How to complete this task ▸
Pick up the court opinion on the workers' compensation appeal below and continue it from its last sentence.

Document excerpt ▸
* * * * *
Opinion
No. ZZ-400.
December 29, 1981.
Appeal from the Deputy Commissioner.
Bernard J. Zimmerman and William G. Berzak of Akerman, Senterfitt Eidson, Orlando, for appellants.
Richard R. Roach, Jr., of Woods Roach, Lakeland, for appellee.
Appellants, employer/carrier, appeal from the deputy commissioner's order awarding temporary disability benefits to appellee. We reverse.
In August 1979, appellee injured the tip of her right index finger in a work-related accident. Her treating physician was of the opinion that by January 2, 1980, appellee had reached maximum medical improvement and that she could return to work at least on a trial basis with no medical restrictions. In February 1980, the treating physician assigned a 15% permanent partial impairment to the finger. Upon being released by the treating physician in January 1980, appellee, who was at that time two months pregnant, began a job search. She testified that several of her potential employers became uninterested in employing her when they learned that she was pregnant and that she had had a workers' compensation claim. Other potential employers had no job openings. She testified that she felt she was able to perform the various jobs. After failing to find a job elsewhere, appellee moved to her parents' farm where, during January and February, she took care of the livestock, cut grass, and performed general maintenance in exchange for a reduction in rent. Her father's testimony indicated that she was still helping with the farm work at the time of the hearing.
* * * * *
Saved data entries

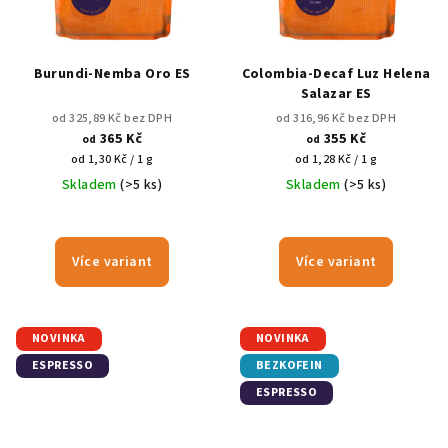
Burundi-Nemba Oro ES
Colombia-Decaf Luz Helena
Salazar ES
od 325,89 Kč bez DPH
od 316,96 Kč bez DPH
365 Kč
355 Kč
od
od
Měrná
Měrná
od 1,30 Kč / 1 g
od 1,28 Kč / 1 g
cena:
cena:
Skladem
(>5 ks)
Skladem
(>5 ks)
Více variant
Více variant
NOVINKA
NOVINKA
ESPRESSO
BEZKOFEIN
ESPRESSO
* * * * *
Response area ▸
After the hearing, the DC found appellant entitled to temporary partial disability benefits for January and February and to temporary total disability benefits from March 1, 1980, until June 8, 1980. He made no ruling on the date of maximum medical improvement.
The only medical evidence in the record (the testimony of the treating physician) indicates that appellee had reached maximum medical improvement and was able to return to work by January 2, 1980. Even appellee's own testimony shows that she could have worked after January 2, 1980, if she could have found a job. She testified that she felt she could perform just about any job within her experience, and she actually did do farm labor for her parents. The evidence does not show that her inability to obtain a job was due to her injury. Thus, an award of temporary total or temporary partial disability after January 2, 1980, was error. Compare Lehigh Corp. v. Byrd, 397 So.2d 1202 (Fla. 1st DCA 1981).
REVERSED.
ROBERT P. SMITH, Jr., C.J., and MILLS, J., concur.